There are a few different ways to move files to/from box.rutgers.edu. Most of us use a utility named rclone and below I've detailed how I set it up and use it on Amarel. You'll need to open the Firefox browser on Amarel as part of the setup procedure, so connecting via SSH with the -X or -Y option will be needed. Alternatively, if you can't tunnel a GUI through SSH to your local terminal window, you can complete the setup within an Amarel Desktop session using OnDemand. This setup procedure may seem a bit long and complicated. If it seems like you need help, we'd be happy to have a video chat and walk through it with you.

Setting-up your rclone configuration on Amarel

First, connect to Amarel with X11 tunneling enabled (i.e., using the -X or -Y option). If you're off-campus, you'll need to connect to the campus VPN first (see https://soc.rutgers.edu/vpn for details)

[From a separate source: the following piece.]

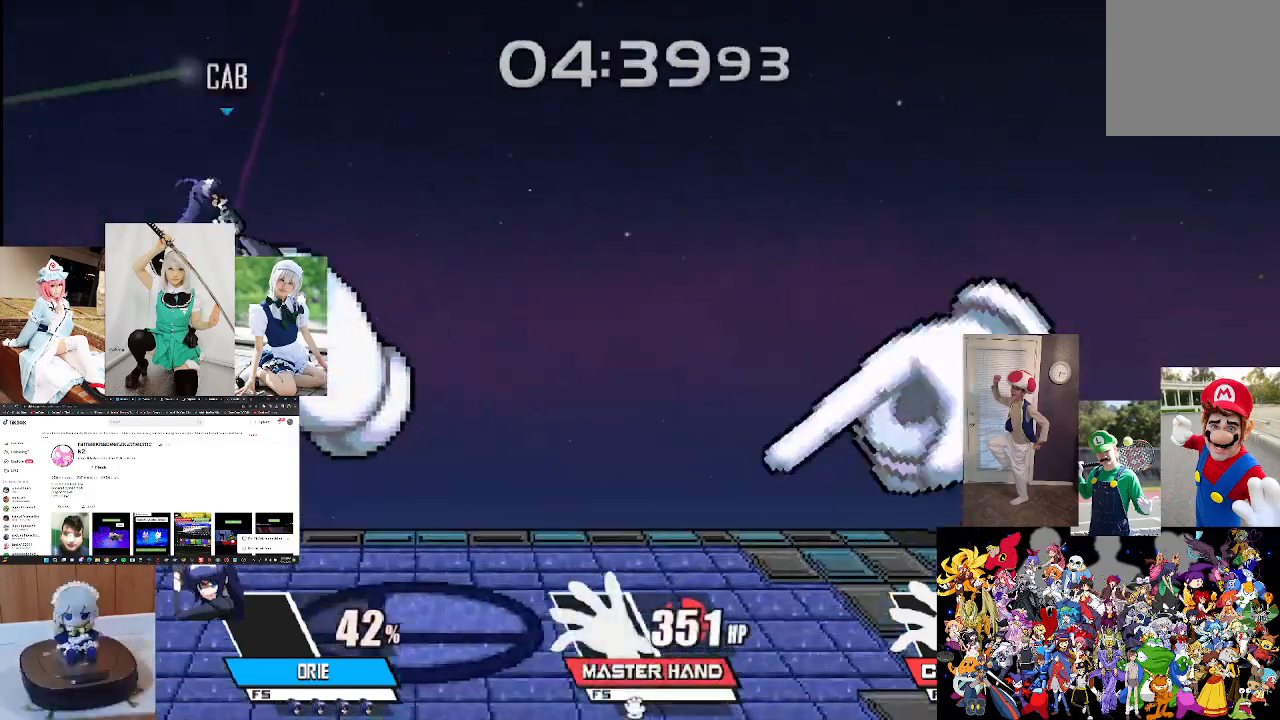
{"buttons": ["L1"], "left_stick": "right", "right_stick": "center", "events": [[33, "L1", "up"], [100, "left_stick", "up-right"], [233, "left_stick", "right"], [267, "X", "down"], [467, "X", "up"], [500, "L1", "down"]]}
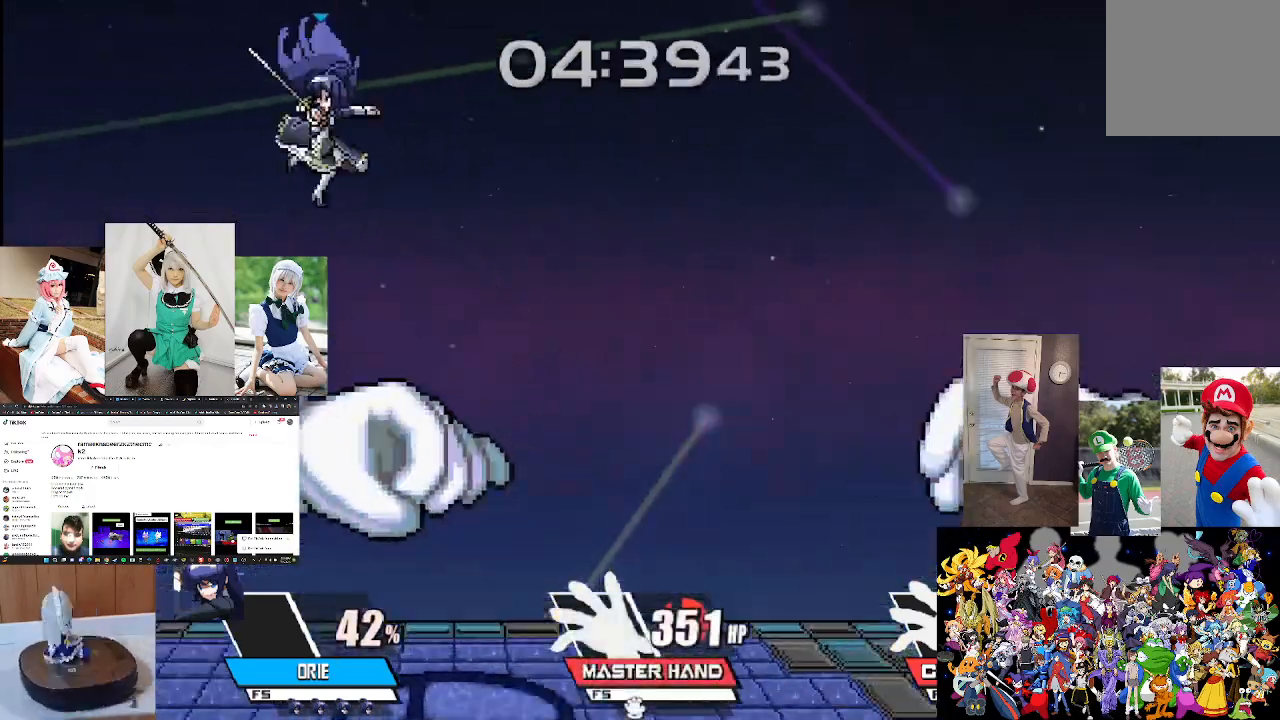
{"buttons": [], "left_stick": "right", "right_stick": "center", "events": [[200, "L1", "up"], [333, "right_stick", "right"], [467, "right_stick", "center"]]}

ssh -Y <NetID>@amarel.rutgers.edu

In your terminal window, load the rclone module by running these commands in your terminal window,

module use /projects/community/modulefiles

module load rclone

Setup a new remote connection for rclone:

rclone config

Enter the letter "n" for new and provide a name for your connection. For this example, I've named mine "amarel-box"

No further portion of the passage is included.